I am one of the few who like audiopipe as well. As for the fuse, are you using the one that came with it? I have had a similar problem with the cheap AGU fuses, but not with the ANL that comes with the amp. I have run those amps off 4ga no problem @1 ohm all day, as long as your gain isnt all the way up it wont get too hot. 0ga would be better but not necessary. Doing the big 3 will help some as well. Just make sure you have good connections for all of your positive and ground wires and you will be fine.


----------



## iBlackSunday (Apr 10, 2014)

YukonXL04 said:


> I am one of the few who like audiopipe as well. As for the fuse, are you using the one that came with it? I have had a similar problem with the cheap AGU fuses, but not with the ANL that comes with the amp. I have run those amps off 4ga no problem @1 ohm all day, as long as your gain isnt all the way up it wont get too hot. 0ga would be better but not necessary. Doing the big 3 will help some as well. Just make sure you have good connections for all of your positive and ground wires and you will be fine.
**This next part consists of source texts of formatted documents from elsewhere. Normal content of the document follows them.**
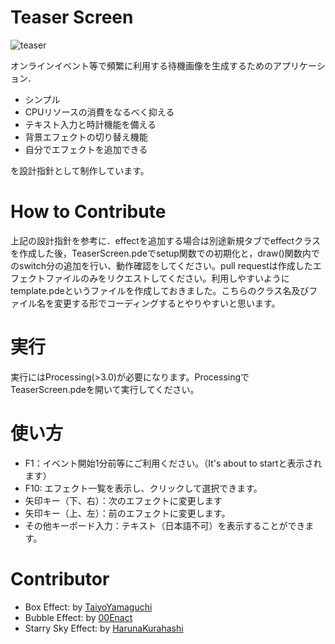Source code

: # Teaser Screen
![teaser](images/teaser.gif)

オンラインイベント等で頻繁に利用する待機画像を生成するためのアプリケーション．
  * シンプル
  * CPUリソースの消費をなるべく抑える
  * テキスト入力と時計機能を備える
  * 背景エフェクトの切り替え機能
  * 自分でエフェクトを追加できる

を設計指針として制作しています。

# How to Contribute
上記の設計指針を参考に．effectを追加する場合は別途新規タブでeffectクラスを作成した後，TeaserScreen.pdeでsetup関数での初期化と，draw()関数内でのswitch分の追加を行い、動作確認をしてください。pull requestは作成したエフェクトファイルのみをリクエストしてください。利用しやすいようにtemplate.pdeというファイルを作成しておきました。こちらのクラス名及びファイル名を変更する形でコーディングするとやりやすいと思います。


# 実行
実行にはProcessing(>3.0)が必要になります。Processingで TeaserScreen.pdeを開いて実行してください。

# 使い方
  * F1：イベント開始1分前等にご利用ください。（It's about to startと表示されます）
  * F10: エフェクト一覧を表示し、クリックして選択できます。
  * 矢印キー（下、右）：次のエフェクトに変更します
  * 矢印キー（上、左）：前のエフェクトに変更します。
  * その他キーボード入力：テキスト（日本語不可）を表示することができます。

# Contributor
  * Box Effect: by [TaiyoYamaguchi](https://github.com/TaiyoYamaguchi)
  * Bubble Effect: by [00Enact](https://github.com/00Enact/TeaserScreen)
  * Starry Sky Effect: by [HarunaKurahashi](https://github.com/Haruna-Kurahashi)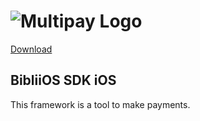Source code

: # ![Multipay Logo](https://docs.multinet.com.tr/multipay/theme/uploads/logo.png)

[Download](https://cocoapods.org/pods/BibliOS-SDK)

## BibliiOS SDK iOS

This framework is a tool to make payments.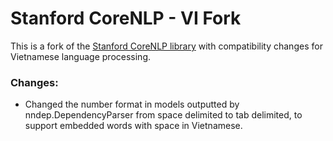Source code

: Stanford CoreNLP - VI Fork
================

This is a fork of the [Stanford CoreNLP library](https://github.com/stanfordnlp/CoreNLP) with compatibility changes for Vietnamese language processing.

### Changes:
- Changed the number format in models outputted by nndep.DependencyParser from space delimited to tab delimited, to support embedded words with space in Vietnamese. 
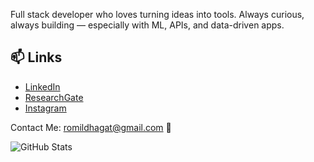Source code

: Full stack developer who loves turning ideas into tools. Always curious, always building — especially with ML, APIs, and data-driven apps.

## 📫 Links
- [LinkedIn](https://www.linkedin.com/in/yene-irvine/)
- [ResearchGate](https://www.researchgate.net/profile/Yene-Irvine)
- [Instagram](https://www.instagram.com/yeneirvine)

Contact Me: romildhagat@gmail.com 📧

![GitHub Stats](https://github-readme-stats.vercel.app/api?username=yirvine&show_icons=true)

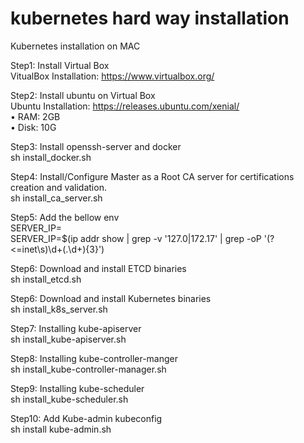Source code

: # kubernetes hard way installation
Kubernetes installation on MAC  

Step1: Install Virtual Box  
VitualBox Installation: https://www.virtualbox.org/  

Step2: Install ubuntu on Virtual Box  
Ubuntu Installation: https://releases.ubuntu.com/xenial/   
	• RAM: 2GB  
	• Disk: 10G  

Step3: Install openssh-server and docker  
sh install_docker.sh

Step4: Install/Configure Master as a Root CA server for certifications creation and validation.  
sh install_ca_server.sh  

Step5: Add the bellow env   
SERVER_IP=<MASTER-HOST-IP>  
SERVER_IP=$(ip addr show | grep -v '127.0\|172.17' | grep -oP '(?<=inet\s)\d+(\.\d+){3}')  

Step6: Download and install ETCD binaries  
sh install_etcd.sh  

Step6: Download and install Kubernetes binaries  
sh install_k8s_server.sh

Step7: Installing kube-apiserver  
sh install_kube-apiserver.sh

Step8: Installing kube-controller-manger  
sh install_kube-controller-manager.sh

Step9: Installing kube-scheduler  
sh install_kube-scheduler.sh

Step10: Add Kube-admin kubeconfig  
sh install kube-admin.sh


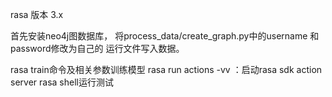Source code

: 
rasa 版本 3.x

首先安装neo4j图数据库，
将process_data/create_graph.py中的username 和 password修改为自己的
运行文件写入数据。

rasa train命令及相关参数训练模型
rasa run actions -vv ：启动rasa sdk action server
rasa shell运行测试






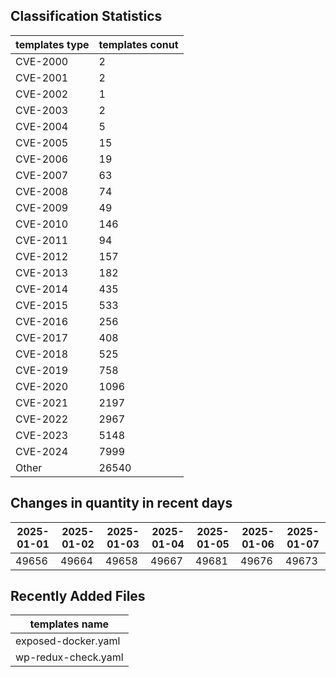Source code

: ## Classification Statistics
| templates type | templates conut | 
| --- | --- |
| CVE-2000 | 2 |
| CVE-2001 | 2 |
| CVE-2002 | 1 |
| CVE-2003 | 2 |
| CVE-2004 | 5 |
| CVE-2005 | 15 |
| CVE-2006 | 19 |
| CVE-2007 | 63 |
| CVE-2008 | 74 |
| CVE-2009 | 49 |
| CVE-2010 | 146 |
| CVE-2011 | 94 |
| CVE-2012 | 157 |
| CVE-2013 | 182 |
| CVE-2014 | 435 |
| CVE-2015 | 533 |
| CVE-2016 | 256 |
| CVE-2017 | 408 |
| CVE-2018 | 525 |
| CVE-2019 | 758 |
| CVE-2020 | 1096 |
| CVE-2021 | 2197 |
| CVE-2022 | 2967 |
| CVE-2023 | 5148 |
| CVE-2024 | 7999 |
| Other | 26540 |
## Changes in quantity in recent days
|2025-01-01 | 2025-01-02 | 2025-01-03 | 2025-01-04 | 2025-01-05 | 2025-01-06 | 2025-01-07|
|--- | ------ | ------ | ------ | ------ | ------ | ---|
|49656 | 49664 | 49658 | 49667 | 49681 | 49676 | 49673|
## Recently Added Files
| templates name | 
| --- |
| exposed-docker.yaml |
| wp-redux-check.yaml |
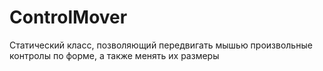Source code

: # ControlMover
Статический класс, позволяющий передвигать мышью произвольные контролы по форме, а также менять их размеры
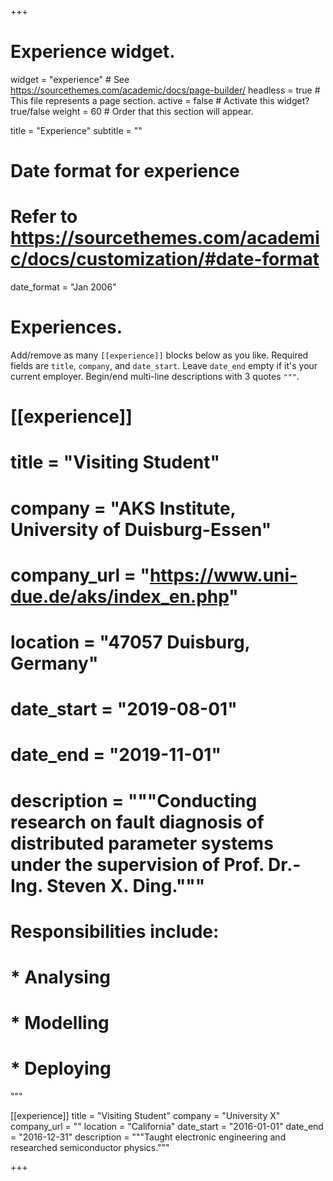 +++
# Experience widget.
widget = "experience"  # See https://sourcethemes.com/academic/docs/page-builder/
headless = true  # This file represents a page section.
active = false  # Activate this widget? true/false
weight = 60  # Order that this section will appear.

title = "Experience"
subtitle = ""

# Date format for experience
#   Refer to https://sourcethemes.com/academic/docs/customization/#date-format
date_format = "Jan 2006"

# Experiences.
   Add/remove as many `[[experience]]` blocks below as you like.
   Required fields are `title`, `company`, and `date_start`.
   Leave `date_end` empty if it's your current employer.
   Begin/end multi-line descriptions with 3 quotes `"""`.
 # [[experience]]
 # title = "Visiting Student"
 # company = "AKS Institute, University of Duisburg-Essen"
 # company_url = "https://www.uni-due.de/aks/index_en.php"
 # location = "47057 Duisburg, Germany"
 # date_start = "2019-08-01"
 # date_end = "2019-11-01"
 # description = """Conducting research on fault diagnosis of distributed parameter systems under the supervision of Prof. Dr.-Ing. Steven X. Ding."""
 #  Responsibilities include:
  
 #  * Analysing
 #  * Modelling
 #  * Deploying
  """

 [[experience]]
  title = "Visiting Student"
  company = "University X"
  company_url = ""
  location = "California"
  date_start = "2016-01-01"
  date_end = "2016-12-31"
  description = """Taught electronic engineering and researched semiconductor physics."""

+++
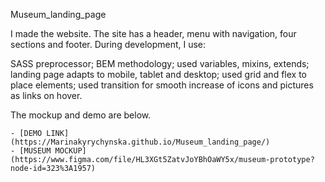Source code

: Museum_landing_page

I made the website. The site has a header, menu with navigation, four sections and footer. During development, I use:

SASS preprocessor;
BEM methodology;
used variables, mixins, extends;
landing page adapts to mobile, tablet and desktop;
used grid and flex to place elements;
used transition for smooth increase of icons and pictures as links on hover.

The mockup and demo are below.

    - [DEMO LINK](https://Marinakyrychynska.github.io/Museum_landing_page/)
    - [MUSEUM MOCKUP](https://www.figma.com/file/HL3XGt5ZatvJoYBhOaWY5x/museum-prototype?node-id=323%3A1957)
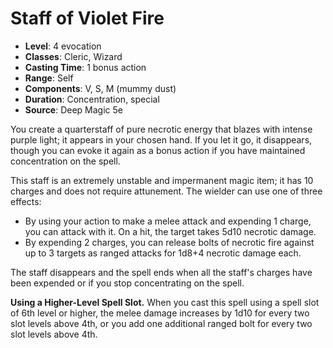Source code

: # Staff of Violet Fire

- **Level**: 4 evocation
- **Classes**: Cleric, Wizard
- **Casting Time**: 1 bonus action
- **Range**: Self
- **Components**: V, S, M (mummy dust)
- **Duration**: Concentration, special
- **Source**: Deep Magic 5e

You create a quarterstaff of pure necrotic energy that blazes with intense purple light; it appears in your chosen hand. If you let it go, it disappears, though you can evoke it again as a bonus action if you have maintained concentration on the spell.

This staff is an extremely unstable and impermanent magic item; it has 10 charges and does not require attunement. The wielder can use one of three effects:

* By using your action to make a melee attack and expending 1 charge, you can attack with it. On a hit, the target takes 5d10 necrotic damage.
* By expending 2 charges, you can release bolts of necrotic fire against up to 3 targets as ranged attacks for 1d8+4 necrotic damage each.

The staff disappears and the spell ends when all the staff's charges have been expended or if you stop concentrating on the spell.

**Using a Higher-Level Spell Slot.** When you cast this spell using a spell slot of 6th level or higher, the melee damage increases by 1d10 for every two slot levels above 4th, or you add one additional ranged bolt for every two slot levels above 4th.
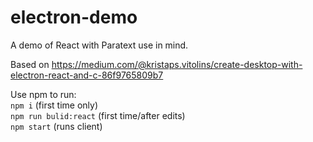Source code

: # electron-demo
A demo of React with Paratext use in mind.

Based on https://medium.com/@kristaps.vitolins/create-desktop-with-electron-react-and-c-86f9765809b7

Use npm to run: \
`npm i` (first time only)\
`npm run bulid:react` (first time/after edits)\
`npm start` (runs client)
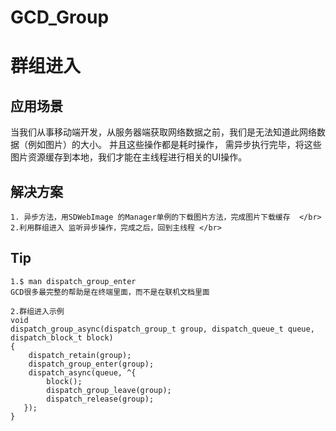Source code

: # GCD_Group
群组进入
=================================== 

应用场景 
----------------------------------- 
当我们从事移动端开发，从服务器端获取网络数据之前，我们是无法知道此网络数据（例如图片）的大小。
并且这些操作都是耗时操作， 需异步执行完毕，将这些图片资源缓存到本地，我们才能在主线程进行相关的UI操作。

解决方案
----------------------------------- 
    1. 异步方法，用SDWebImage 的Manager单例的下载图片方法，完成图片下载缓存  </br>
    2.利用群组进入 监听异步操作，完成之后，回到主线程 </br>

Tip
----------------------------------- 
    1.$ man dispatch_group_enter
    GCD很多最完整的帮助是在终端里面，而不是在联机文档里面
    
    2.群组进入示例
    void
    dispatch_group_async(dispatch_group_t group, dispatch_queue_t queue, dispatch_block_t block)
    {
        dispatch_retain(group);
        dispatch_group_enter(group);
        dispatch_async(queue, ^{
            block();
            dispatch_group_leave(group);
            dispatch_release(group);
       });
    }
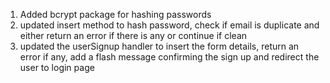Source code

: 1. Added bcrypt package for hashing passwords
2. updated insert method to hash password, check if email is duplicate and either return an error if there is any or continue if clean
3. updated the userSignup handler to insert the form details, return an error if any, add a flash message confirming the sign up and redirect the user to login page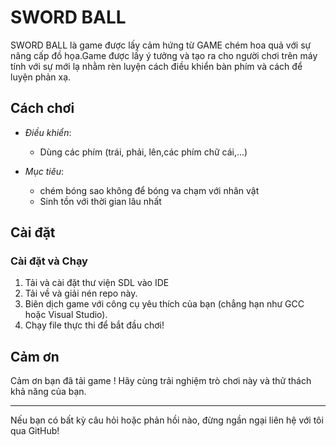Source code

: # SWORD BALL
SWORD BALL là game được lấy cảm hứng từ GAME chém hoa quả với sự nâng cấp đồ họa.Game được lấy ý tưởng và tạo ra cho người chơi trên máy tính với sự mới lạ nhằm rèn luyện cách điều khiển bàn phím và cách để luyện phản xạ.

## Cách chơi

- *Điều khiển*:
  - Dùng các phím (trái, phải, lên,các phím chữ cái,...)

- *Mục tiêu*:
  - chém bóng sao không để bóng va chạm với nhân vật
  - Sinh tồn với thời gian lâu nhất

## Cài đặt

### Cài đặt và Chạy

1. Tải và cài đặt thư viện SDL vào IDE 
2. Tải về và giải nén repo này.
3. Biên dịch game với công cụ yêu thích của bạn (chẳng hạn như GCC hoặc Visual Studio).
4. Chạy file thực thi để bắt đầu chơi!

## Cảm ơn

Cảm ơn bạn đã tải game ! Hãy cùng trải nghiệm trò chơi này và thử thách khả năng của bạn.

---

Nếu bạn có bất kỳ câu hỏi hoặc phản hồi nào, đừng ngần ngại liên hệ với tôi qua GitHub!
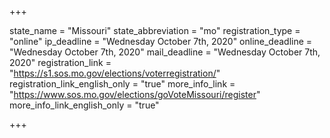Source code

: +++

state_name = "Missouri"
state_abbreviation = "mo"
registration_type = "online"
ip_deadline = "Wednesday October 7th, 2020"
online_deadline = "Wednesday October 7th, 2020"
mail_deadline = "Wednesday October 7th, 2020"
registration_link = "https://s1.sos.mo.gov/elections/voterregistration/"
registration_link_english_only = "true"
more_info_link = "https://www.sos.mo.gov/elections/goVoteMissouri/register"
more_info_link_english_only = "true"

+++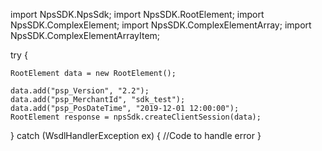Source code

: import NpsSDK.NpsSdk;
import NpsSDK.RootElement;
import NpsSDK.ComplexElement;
import NpsSDK.ComplexElementArray;
import NpsSDK.ComplexElementArrayItem;

try {

    RootElement data = new RootElement();

    data.add("psp_Version", "2.2");
    data.add("psp_MerchantId", "sdk_test");
    data.add("psp_PosDateTime", "2019-12-01 12:00:00");
    RootElement response = npsSdk.createClientSession(data);

} catch (WsdlHandlerException ex) {
    //Code to handle error
}
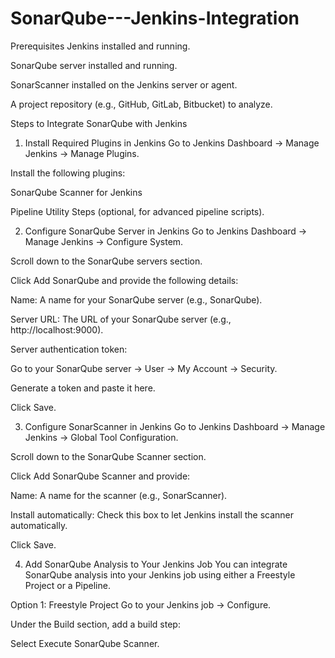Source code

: # SonarQube---Jenkins-Integration

Prerequisites
Jenkins installed and running.

SonarQube server installed and running.

SonarScanner installed on the Jenkins server or agent.

A project repository (e.g., GitHub, GitLab, Bitbucket) to analyze.

Steps to Integrate SonarQube with Jenkins
1. Install Required Plugins in Jenkins
Go to Jenkins Dashboard → Manage Jenkins → Manage Plugins.

Install the following plugins:

SonarQube Scanner for Jenkins

Pipeline Utility Steps (optional, for advanced pipeline scripts).

2. Configure SonarQube Server in Jenkins
Go to Jenkins Dashboard → Manage Jenkins → Configure System.

Scroll down to the SonarQube servers section.

Click Add SonarQube and provide the following details:

Name: A name for your SonarQube server (e.g., SonarQube).

Server URL: The URL of your SonarQube server (e.g., http://localhost:9000).

Server authentication token:

Go to your SonarQube server → User → My Account → Security.

Generate a token and paste it here.

Click Save.

3. Configure SonarScanner in Jenkins
Go to Jenkins Dashboard → Manage Jenkins → Global Tool Configuration.

Scroll down to the SonarQube Scanner section.

Click Add SonarQube Scanner and provide:

Name: A name for the scanner (e.g., SonarScanner).

Install automatically: Check this box to let Jenkins install the scanner automatically.

Click Save.

4. Add SonarQube Analysis to Your Jenkins Job
You can integrate SonarQube analysis into your Jenkins job using either a Freestyle Project or a Pipeline.

Option 1: Freestyle Project
Go to your Jenkins job → Configure.

Under the Build section, add a build step:

Select Execute SonarQube Scanner.
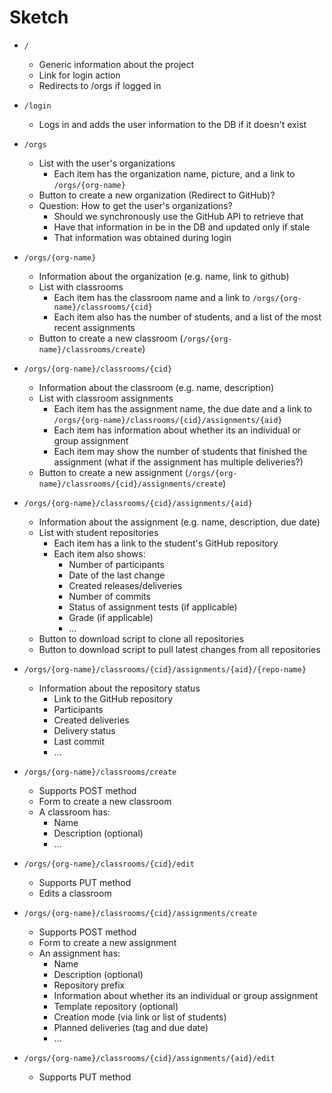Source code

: # Sketch

- `/`
  - Generic information about the project
  - Link for login action
  - Redirects to /orgs if logged in

- `/login`
  - Logs in and adds the user information to the DB if it doesn't exist

- `/orgs`
  - List with the user's organizations
    - Each item has the organization name, picture, and a link to `/orgs/{org-name}`
  - Button to create a new organization (Redirect to GitHub)?
  - Question: How to get the user's organizations?
    - Should we synchronously use the GitHub API to retrieve that
    - Have that information in be in the DB and updated only if stale
    - That information was obtained during login

- `/orgs/{org-name}`
  - Information about the organization (e.g. name, link to github)
  - List with classrooms
    - Each item has the classroom name and a link to `/orgs/{org-name}/classrooms/{cid}`
    - Each item also has the number of students, and a list of the most recent assignments
  - Button to create a new classroom (`/orgs/{org-name}/classrooms/create`)

- `/orgs/{org-name}/classrooms/{cid}`
  - Information about the classroom (e.g. name, description)
  - List with classroom assignments
    - Each item has the assignment name, the due date and a link to `/orgs/{org-name}/classrooms/{cid}/assignments/{aid}`
    - Each item has information about whether its an individual or group assignment
    - Each item may show the number of students that finished the assignment (what if the assignment has multiple deliveries?)
  - Button to create a new assignment (`/orgs/{org-name}/classrooms/{cid}/assignments/create`)

- `/orgs/{org-name}/classrooms/{cid}/assignments/{aid}`
  - Information about the assignment (e.g. name, description, due date)
  - List with student repositories
    - Each item has a link to the student's GitHub repository
    - Each item also shows:
      - Number of participants
      - Date of the last change
      - Created releases/deliveries
      - Number of commits
      - Status of assignment tests (if applicable)
      - Grade (if applicable)
      - ...
  - Button to download script to clone all repositories
  - Button to download script to pull latest changes from all repositories

- `/orgs/{org-name}/classrooms/{cid}/assignments/{aid}/{repo-name}`
  - Information about the repository status
    - Link to the GitHub repository
    - Participants
    - Created deliveries
    - Delivery status
    - Last commit
    - ...

- `/orgs/{org-name}/classrooms/create`
  - Supports POST method
  - Form to create a new classroom
  - A classroom has:
    - Name
    - Description (optional)
    - ...

- `/orgs/{org-name}/classrooms/{cid}/edit`
  - Supports PUT method
  - Edits a classroom

- `/orgs/{org-name}/classrooms/{cid}/assignments/create`
  - Supports POST method
  - Form to create a new assignment
  - An assignment has:
    - Name
    - Description (optional)
    - Repository prefix
    - Information about whether its an individual or group assignment
    - Template repository (optional)
    - Creation mode (via link or list of students)
    - Planned deliveries (tag and due date)
    - ...

- `/orgs/{org-name}/classrooms/{cid}/assignments/{aid}/edit`
  - Supports PUT method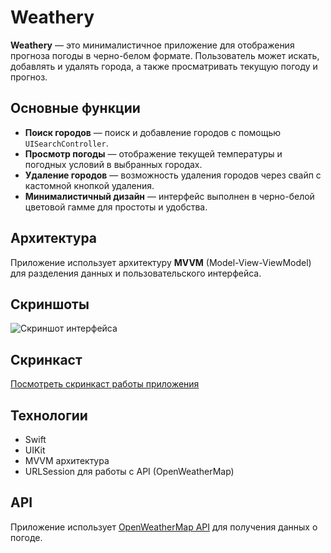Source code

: # Weathery

**Weathery** — это минималистичное приложение для отображения прогноза погоды в черно-белом формате.
Пользователь может искать, добавлять и удалять города, а также просматривать текущую погоду и прогноз.

## Основные функции

- **Поиск городов** — поиск и добавление городов с помощью `UISearchController`.
- **Просмотр погоды** — отображение текущей температуры и погодных условий в выбранных городах.
- **Удаление городов** — возможность удаления городов через свайп с кастомной кнопкой удаления.
- **Минималистичный дизайн** — интерфейс выполнен в черно-белой цветовой гамме для простоты и удобства.

## Архитектура

Приложение использует архитектуру **MVVM** (Model-View-ViewModel) для разделения данных и пользовательского интерфейса.

## Скриншоты

![Скриншот интерфейса](https://disk.yandex.ru/d/9g5btap1tXBY4Q)

## Скринкаст

[Посмотреть скринкаст работы приложения](https://disk.yandex.ru/d/Ei4G6u6KVwcxPg)

## Технологии

- Swift
- UIKit
- MVVM архитектура
- URLSession для работы с API (OpenWeatherMap)

## API

Приложение использует [OpenWeatherMap API](https://openweathermap.org/api) для получения данных о погоде.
I am currently using a ****ty fuse holder that actually came pre-attached to 4 Gauge wire from Wal-Mart, which is why I DEFINITELY need new wire...

I want to add the 0 Gauge wire anyways, because if I plan on upgrading in the future, I'll have everything I need. Even if I want to switch cars, I can just remove the 0 Gauge wire and install it in my new car. 

I'll be using the Audiopipe fuse "tube" that came with the amp. I believe it is a 120 Amp fuse that is inside of the "tube". I might actually pick up 1 or 2 more fuses just in case **** hits the fan in the future.

Also, not sure if this matters, but I must have a power house of an electrical system, because even with my bass and head unit at max (Max for usage, not full blown high), my lights on my car don't dim AT ALL. I've even had my car 2 inches from my garage door at 3 AM to see the headlights (Last night after finding the fuse issue) and blasted it for 5 seconds, no dimming what so ever. Is this uncommon? I've only heard people needing to do the big 3 if their lights dim on their car...I must have a thermal nuclear reactor running in my car or something.


----------



## SPLEclipse (Aug 17, 2012)

^^^I had a walmart fuse holder melt on me as well. One of the connections had come loose at the fuse leg. I was reading like 6v at the amps. I've actually been using the supplied audiopipe fuse holder in my car for as long as I've had my ap1800, which is about 4 years now.

Pretty much everyone in car audio rags on audiopipe, not the the SQ crowd, lol. They clip the output before making rated power and are just considered "disposable" by most. Honestly though, in the 4 years I've had this amp it's been through 9v drops, running at .5ohm, brutal summers mounted in the sun, etc... and I've never had an issue.


----------



## Infinity (Jun 28, 2005)

www.weldingsupply.com

Seriously. Great cable, < 1/2 even Knu's price. I wish I'd found it sooner

<<<<has 100ft of Knu in the shed


----------